Exercise prompt.
With the pictures excluded, reproduce all of the data exactly.

*** Records for the task Section Begins ***

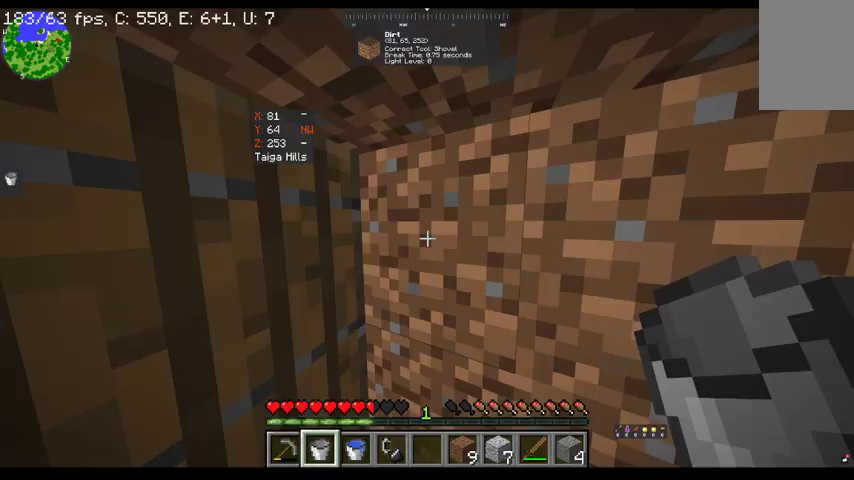
{"keys": ["w"], "mouse": [], "events": [[67, "d", "down"], [67, "w", "down"], [133, "mouse_right", "up"], [233, "d", "up"]]}
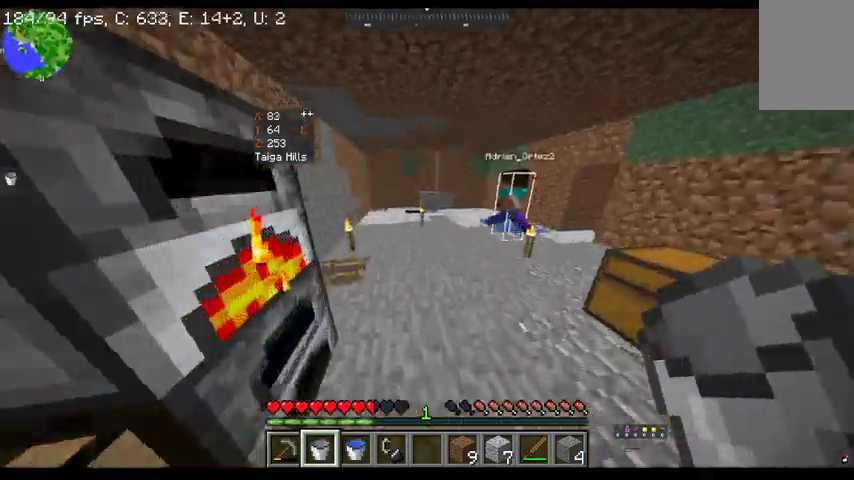
{"keys": ["w"], "mouse": [], "events": []}
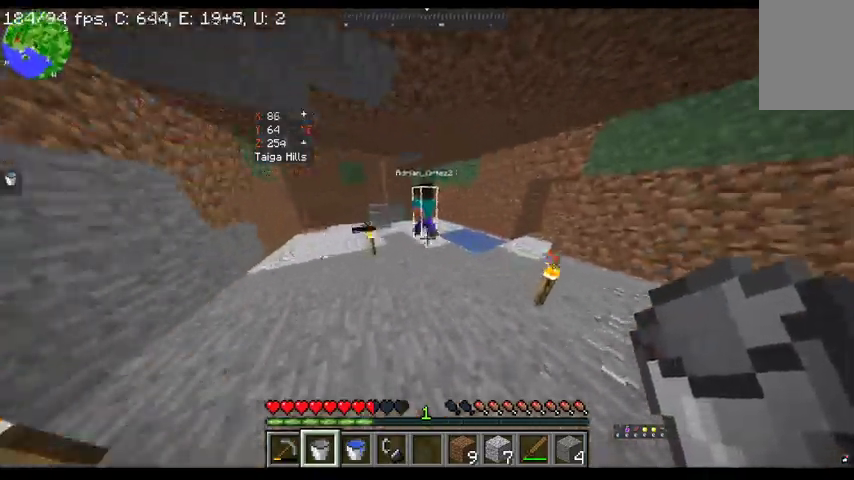
{"keys": ["w"], "mouse": [], "events": []}
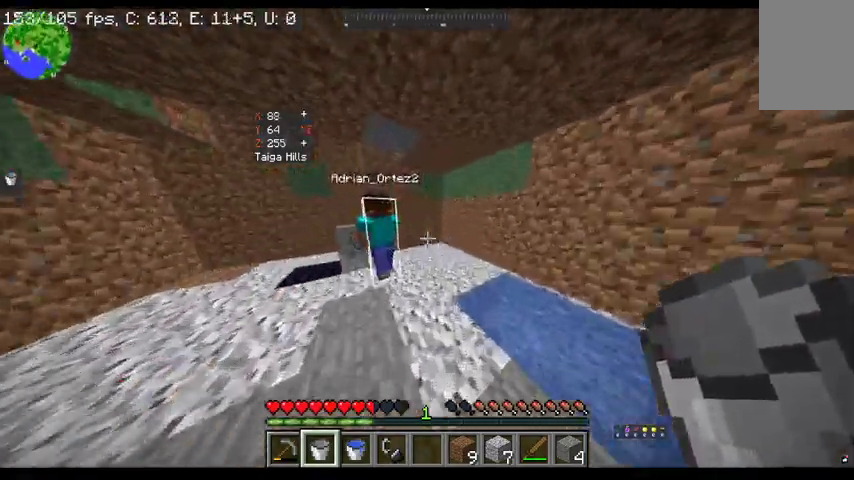
{"keys": [], "mouse": ["right"], "events": [[33, "w", "up"], [500, "mouse_right", "down"]]}
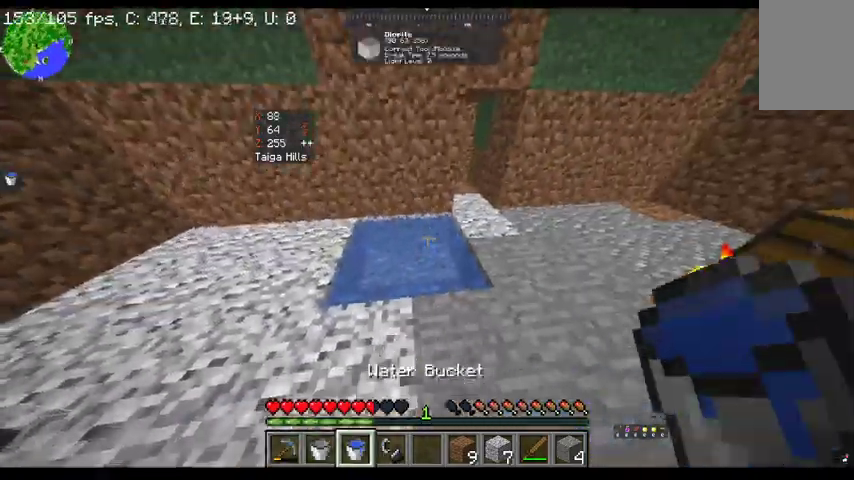
{"keys": ["w"], "mouse": [], "events": [[200, "mouse_right", "up"], [467, "w", "down"]]}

*** Records for the task Section Ends ***

Task response.
{"keys": ["w"], "mouse": [], "events": [[67, "d", "down"], [67, "w", "down"], [133, "mouse_right", "up"], [233, "d", "up"]]}
{"keys": ["w"], "mouse": [], "events": []}
{"keys": ["w"], "mouse": [], "events": []}
{"keys": [], "mouse": ["right"], "events": [[33, "w", "up"], [500, "mouse_right", "down"]]}
{"keys": ["w"], "mouse": [], "events": [[200, "mouse_right", "up"], [467, "w", "down"]]}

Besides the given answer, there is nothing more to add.